■ **Texto mostrado**:
--*--

Por Antonio Caponnetto
Querido Marcelo:
Me pides que te
escriba algo sobre Malvinas, para El
Caballero de Nuestra Señora, con motivo de los 25 años del inolvidable 2 de
abril.
Si me lo permites, te
escribiré algo que nunca he contado en público por temor a que se confunda con
vanagloria.
¿Primicia de El Caballero...? Nada de eso. A
nosotros, las únicas primicias que nos tienen que importar son las de la
salvación que, como ha recordado Benedicto XVI en su Homilía sobre la Natividad
de la Virgen del 2005, nos llegan gracias a los méritos de María Santísima.
Ocurrió lo siguiente:
Hacia fines del 2004, en una de las visitas habituales a la librería Santiago
Apóstol, me llamó la atención un libro entonces reciente: Malvinas: la última guerra romántica. Su autor, un veterano de la
contienda, el Teniente de Infantería Comando Dámaso Guillermo Soraires.
Adquirí la obra,
publicada por Ediciones Camino del Bajo,
y al llegar a la página 77, lo que empecé a leer me
causó sorpresa, emoción, gratitud y un llanto contenido que todavía me asalta
en cada releída.

--*--

■ **Entradas del conjunto de datos**:
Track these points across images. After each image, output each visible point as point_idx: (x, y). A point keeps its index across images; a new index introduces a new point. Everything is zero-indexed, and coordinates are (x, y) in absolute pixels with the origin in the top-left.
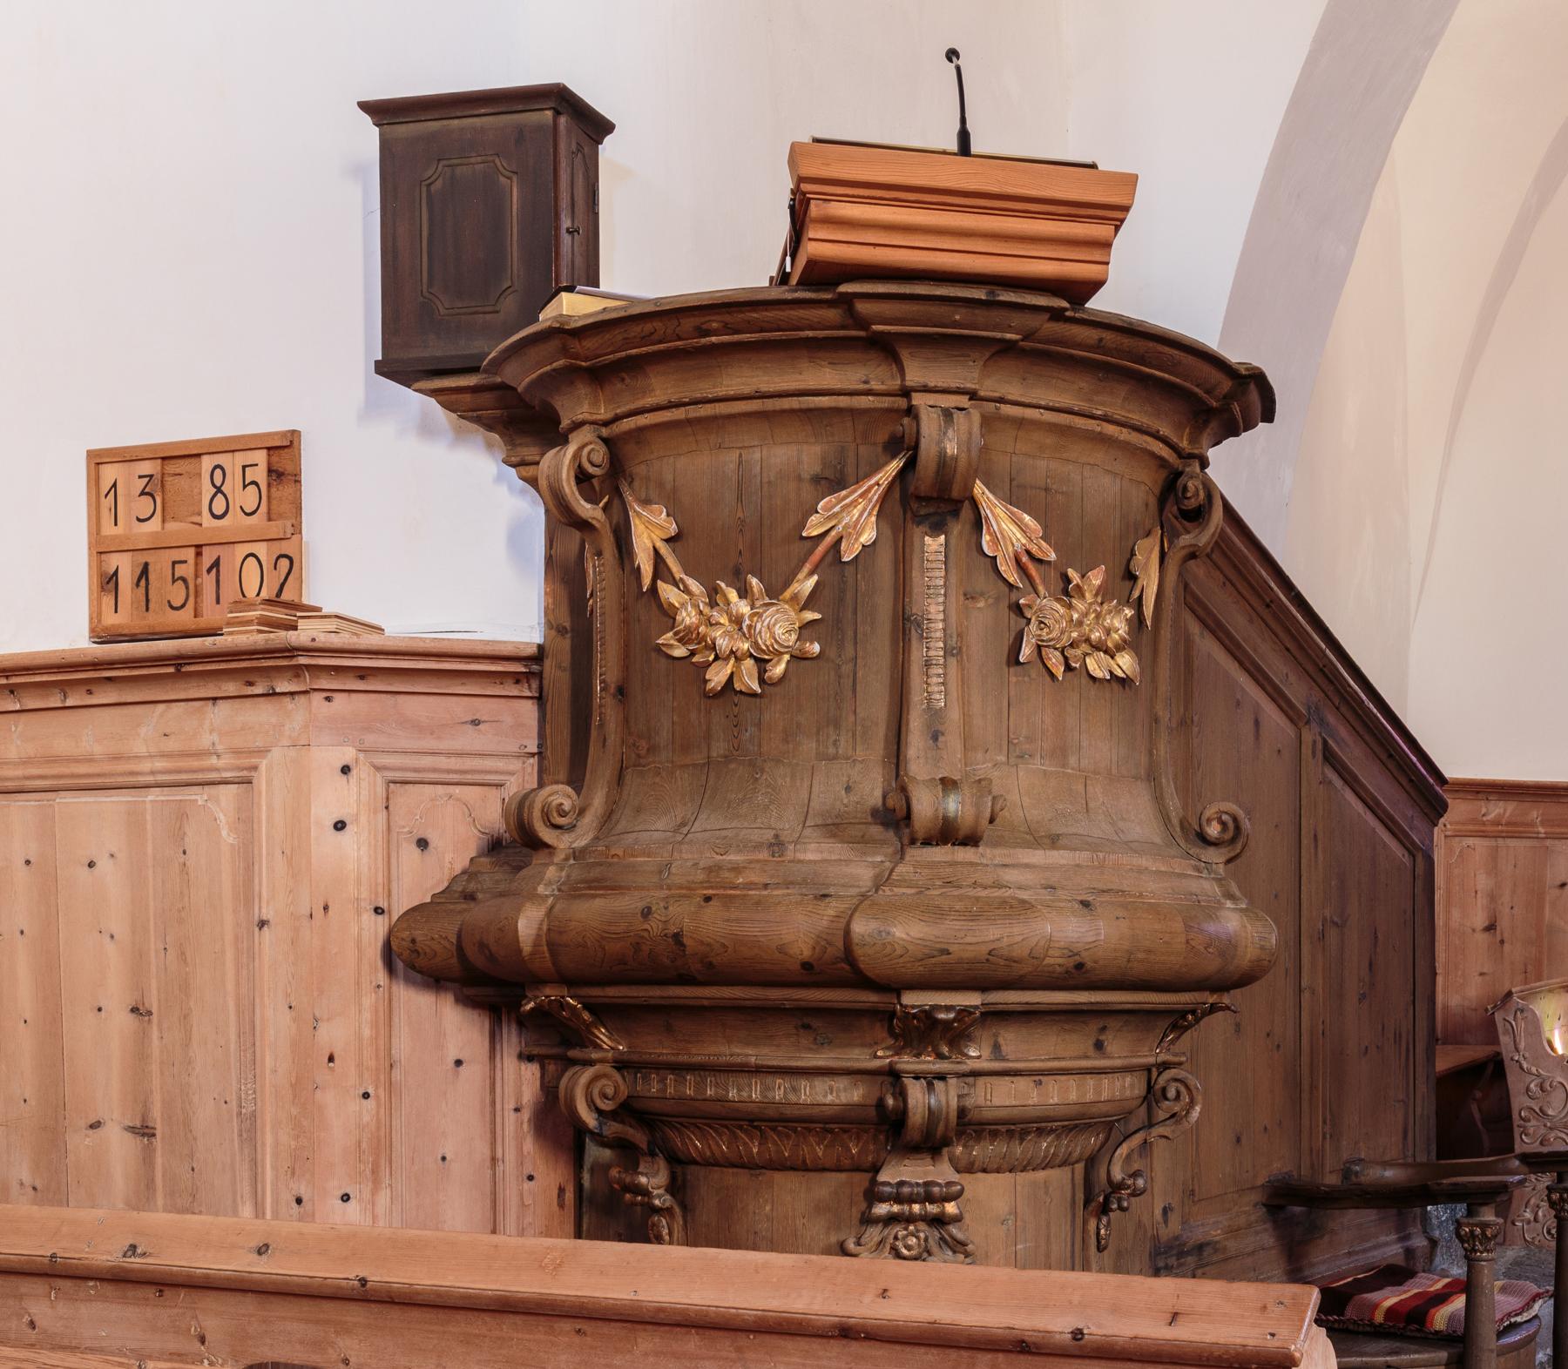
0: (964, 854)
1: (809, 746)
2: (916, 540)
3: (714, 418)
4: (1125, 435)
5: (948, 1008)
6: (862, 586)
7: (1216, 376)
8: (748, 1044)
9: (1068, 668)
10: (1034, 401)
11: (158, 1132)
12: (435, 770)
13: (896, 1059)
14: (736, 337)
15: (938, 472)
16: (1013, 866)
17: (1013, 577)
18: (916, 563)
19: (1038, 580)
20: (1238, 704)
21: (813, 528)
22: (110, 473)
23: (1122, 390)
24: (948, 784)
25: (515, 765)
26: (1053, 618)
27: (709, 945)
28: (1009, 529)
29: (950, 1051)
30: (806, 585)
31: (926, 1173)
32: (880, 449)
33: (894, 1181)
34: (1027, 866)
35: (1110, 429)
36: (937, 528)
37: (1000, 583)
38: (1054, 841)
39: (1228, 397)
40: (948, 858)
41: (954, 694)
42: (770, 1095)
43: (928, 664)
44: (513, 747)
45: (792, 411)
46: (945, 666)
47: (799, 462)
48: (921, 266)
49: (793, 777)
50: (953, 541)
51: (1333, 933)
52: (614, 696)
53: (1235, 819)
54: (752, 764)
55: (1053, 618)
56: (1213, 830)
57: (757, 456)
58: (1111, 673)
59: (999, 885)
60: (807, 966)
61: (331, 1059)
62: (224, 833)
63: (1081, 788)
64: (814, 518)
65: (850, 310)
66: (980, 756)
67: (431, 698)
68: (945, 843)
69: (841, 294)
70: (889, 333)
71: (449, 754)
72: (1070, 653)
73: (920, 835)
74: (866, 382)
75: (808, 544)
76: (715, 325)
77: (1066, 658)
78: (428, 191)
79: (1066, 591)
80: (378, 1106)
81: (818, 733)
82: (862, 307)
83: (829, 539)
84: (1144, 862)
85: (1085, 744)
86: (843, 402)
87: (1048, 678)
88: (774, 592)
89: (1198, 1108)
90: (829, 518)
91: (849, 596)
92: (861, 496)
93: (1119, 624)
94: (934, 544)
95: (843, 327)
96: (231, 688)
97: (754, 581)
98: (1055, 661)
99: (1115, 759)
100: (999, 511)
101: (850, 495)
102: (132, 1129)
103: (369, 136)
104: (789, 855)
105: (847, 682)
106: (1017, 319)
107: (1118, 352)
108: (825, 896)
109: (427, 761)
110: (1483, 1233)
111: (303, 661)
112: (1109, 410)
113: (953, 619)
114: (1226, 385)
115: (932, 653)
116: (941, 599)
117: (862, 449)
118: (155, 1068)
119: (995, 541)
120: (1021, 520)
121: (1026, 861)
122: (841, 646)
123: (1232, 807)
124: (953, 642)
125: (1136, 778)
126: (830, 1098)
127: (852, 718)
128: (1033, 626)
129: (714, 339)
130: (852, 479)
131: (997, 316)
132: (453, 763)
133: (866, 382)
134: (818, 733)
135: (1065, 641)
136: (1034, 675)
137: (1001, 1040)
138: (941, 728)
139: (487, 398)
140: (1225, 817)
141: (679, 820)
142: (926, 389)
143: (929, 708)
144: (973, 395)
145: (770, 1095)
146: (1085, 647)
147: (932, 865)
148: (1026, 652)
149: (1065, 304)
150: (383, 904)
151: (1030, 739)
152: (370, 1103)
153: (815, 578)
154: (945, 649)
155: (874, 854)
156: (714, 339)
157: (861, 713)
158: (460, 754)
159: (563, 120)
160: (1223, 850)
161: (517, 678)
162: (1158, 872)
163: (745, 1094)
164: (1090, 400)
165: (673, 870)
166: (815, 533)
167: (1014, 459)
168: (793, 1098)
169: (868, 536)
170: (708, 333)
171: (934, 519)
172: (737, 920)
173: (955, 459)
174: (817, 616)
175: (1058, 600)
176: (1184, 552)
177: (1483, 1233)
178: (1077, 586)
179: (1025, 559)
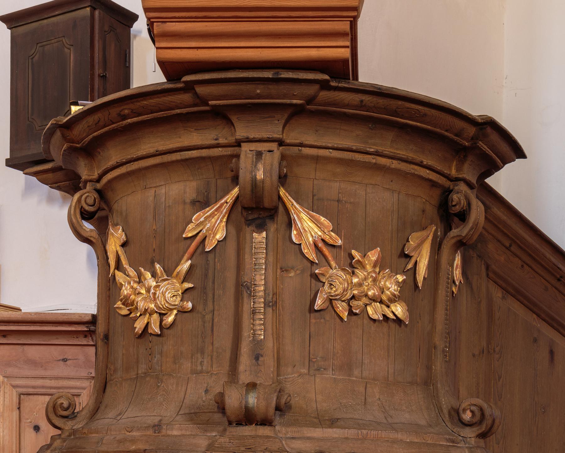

--*--

■ **Enunciado del ejercicio 1**: Traduce al inglés esta oración de la carta sobre Malvinas: "Adquirí la obra, publicada por Ediciones Camino del Bajo, y al llegar a la página 77, lo que empecé a leer me causó sorpresa, emoción, gratitud y un llanto contenido que todavía me asalta en cada releída."
■ **Enunciado del ejercicio 2**: Según la carta sobre Malvinas, ¿quién escribió el libro "Malvinas: la última guerra romántica"?
■ **Enunciado del ejercicio 3**: Prosigue la carta sobre Malvinas a partir de su última oración.
Este material no guarda relación con la carta sobre Malvinas.

■ **Respuesta del ejercicio 1**: I bought the book, published by Ediciones Camino del Bajo, and upon reaching page 77, what I began to read caused me surprise, emotion, gratitude, and a held-back weeping that still overcomes me with each rereading.

■ **Respuesta del ejercicio 2**: Lo escribió el Teniente de Infantería Comando Dámaso Guillermo Soraires, veterano de la contienda.

■ **Respuesta del ejercicio 3**:
Cuenta Soraires que
el Teniente Frecha encontró el cuerpo sin vida del glorioso Subteniente Oscar
Silva, caído en combate. En la chaquetilla de su uniforme de batalla había “una
poesía que recordaba muy bien”, titulada “Maestro de Combatientes”. Soraires
agrega entonces, antes de seguir con el relato, una evocación en prosa de unos
versos míos que incluí en el prólogo que me pidiera para su libro el entrañable
amigo Miguel Angel Ferreyra Liendo. La
parte evocada en prosa es aquella que dice en el original: “Que no me ofrezcan lo que nunca tuve / por compensar lo que nos han quitado,/ el honor de decir: donde yo estuve/ flamea un estandarte soberano”. Acota al
fin Soraires, que el Teniente Frecha llevaba consigo aquel poema postrero del
Subteniente Silva, y al que el caído había titulado “Maestro de Combatientes”.
Pero que él juzgó lícito hacerle un cambio, y así se lo comunicó a “un
Oficial de Marina” a quien le narraba la muerte heroica de Silva. El cambio se
debía, según el Teniente Frecha, a que “ya no flamea el estandarte [en
Malvinas], sino que hay que arrebatar el estandarte”.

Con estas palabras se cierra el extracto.